Mike Lawrence ‘a gentleman’
Lawrence’s friends and colleagues were remembering him this week not just for professional achievements and leadership on Tri-Cities issues, but as a person who was widely admired and liked.
“He was just one heckuva great guy to be around,” Briggs said. “His word was his bond, his friends were abundant — and his smile was rarely absent from his face.”
Given Lawrence’s leadership at Hanford, PNNL and in the community, including at TRIDEC, he will be remembered “as one of the most impactful people in the Tri-Cities’ history,” said David Reeploeg, TRIDEC vice president for federal programs.
“Most importantly, Mike was a great person who cared deeply about our community, and who will be dearly missed,” Reeploeg said.
Virden, who worked for Lawrence when Lawrence was associate laboratory director at PNNL, called Lawrence “an incredible leader, manager, creator and mentor. Mike was always positive, sincere and authentic. He cared about the people in our community. I will miss his wonderful sense of humor that would always put a room at ease.”
Mike Kluse, the director of PNNL until his retirement in 2015, said Lawrence was always a gentleman.
“Everything he touched he made a positive, significant difference,” Kluse said.
Hanford, PNNL, State Department career
Among Lawrence’s jobs after serving as DOE’s Hanford manager from 1984 to 1990, was as the nuclear policy counselor from the U.S. State Department in Vienna, Austria, from 1991 to 1995.
He returned to the Tri-Cities to serve as executive vice president for British Nuclear Fuels Inc., with responsibility for its activities at Hanford related to early plans for the vitrification plant.

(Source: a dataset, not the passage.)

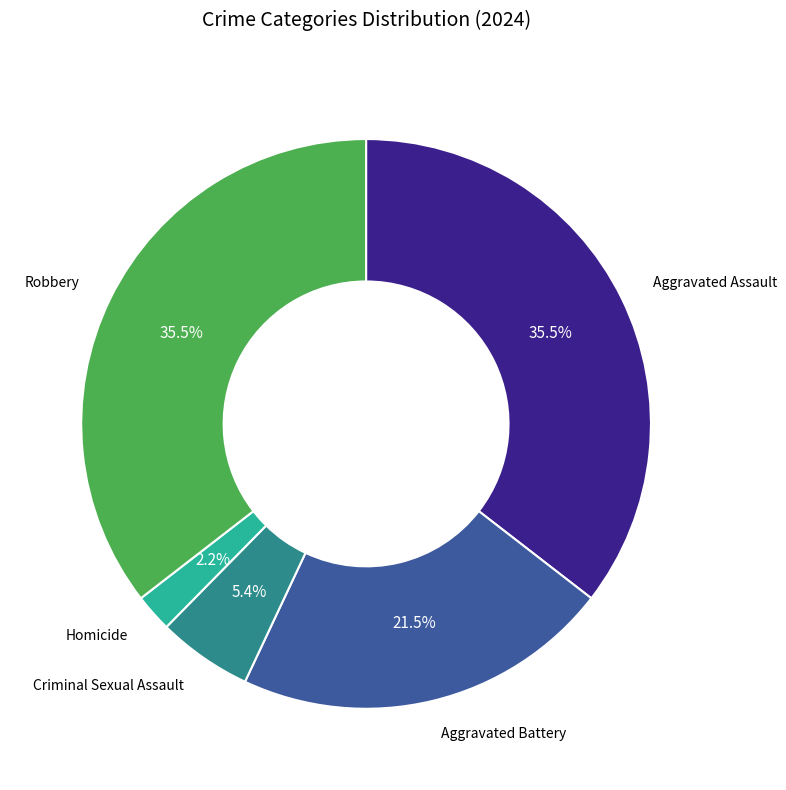

Is there a majority slice in this chart?

No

He was named business leader of international nuclear programs at Pacific Northwest National Laboratory in Richland in 2000 and then associate laboratory director for energy and information services.
The lab said in an an announcement when Lawrence joined PNNL that he brought expertise gained assisting the International Atomic Energy Agency in creating and implementing international nuclear policy for nonproliferation and safety and serving as the U.S. expert for an international study on nuclear waste storage and transport.

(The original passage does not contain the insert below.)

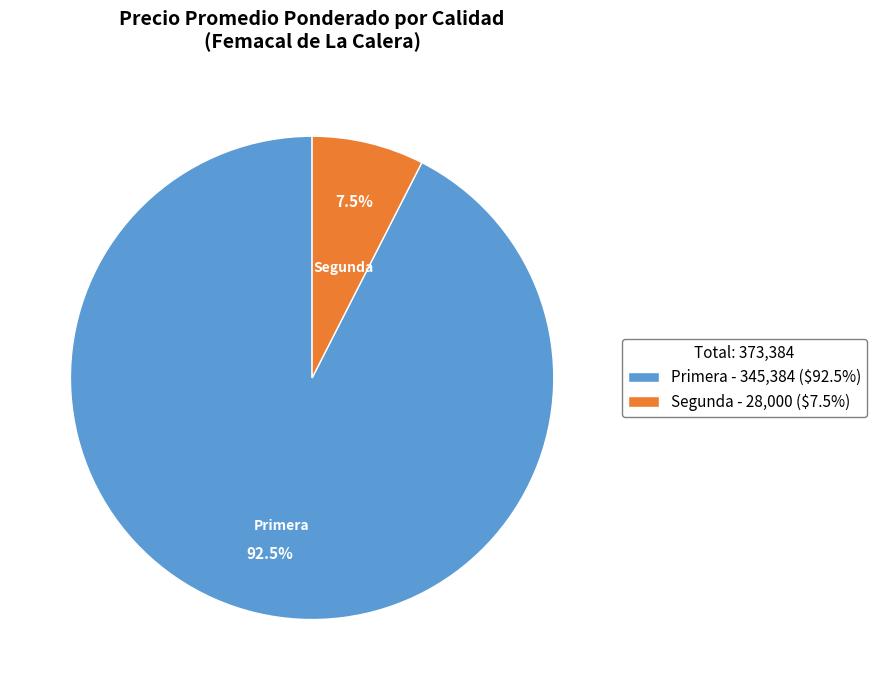

Does any single category account for the majority?

Yes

Among his work at PNNL was responsibility for the team helping to build a new confinement structure that was was placed over the Chernobyl Nuclear Power Plant in Ukraine after an explosion and fire demolished the reactor building and spread radiation.
Lawrence later would oversee work to replace old PNNL buildings and laboratories on Hanford land with modern facilities on the Battelle campus in Richland. He also worked with Washington State University Tri-Cities on the Bioproducts, Sciences and Engineering Laboratory, or BSEL.
In 2009 he took a job as managing director of the United Kingdom National Nuclear Laboratory, after working on the Battelle bid to manage the project.
He retired at the end of 2010, returning to the Tri-Cities.
Tough cancer battle
He said then that he planned to spend time with his grandchildren, ride the weekly ski bus to Mission Ridge and write letters to the editor at the Herald. But he soon was working with TRIDEC on clean energy initiatives.
Lawrence enrolled in a clinical trial at Virginia Mason Medical Center in Seattle after he was diagnosed with cancer and split his time between a houseboat in Seattle and the Tri-Cities.
Even after he entered hospice care a month ago, he held out some hope that he would regain some strength and return to a treatment regiment.
“He fought a long tough battle, but his spirit remained high and positive throughout and his sense of humor never changed,” Kluse said. “He was an inspiration to all he met and he taught me many lessons.”
His family told friends that he died peacefully Saturday, surrounded with immediate family at his home. He is survived by his wife Cindy and their grown children Emily, Jeff and Matt.
A memorial service is planned at the Einan’s at Sunset event center in Richland at 1 p.m. Sunday, Dec. 18.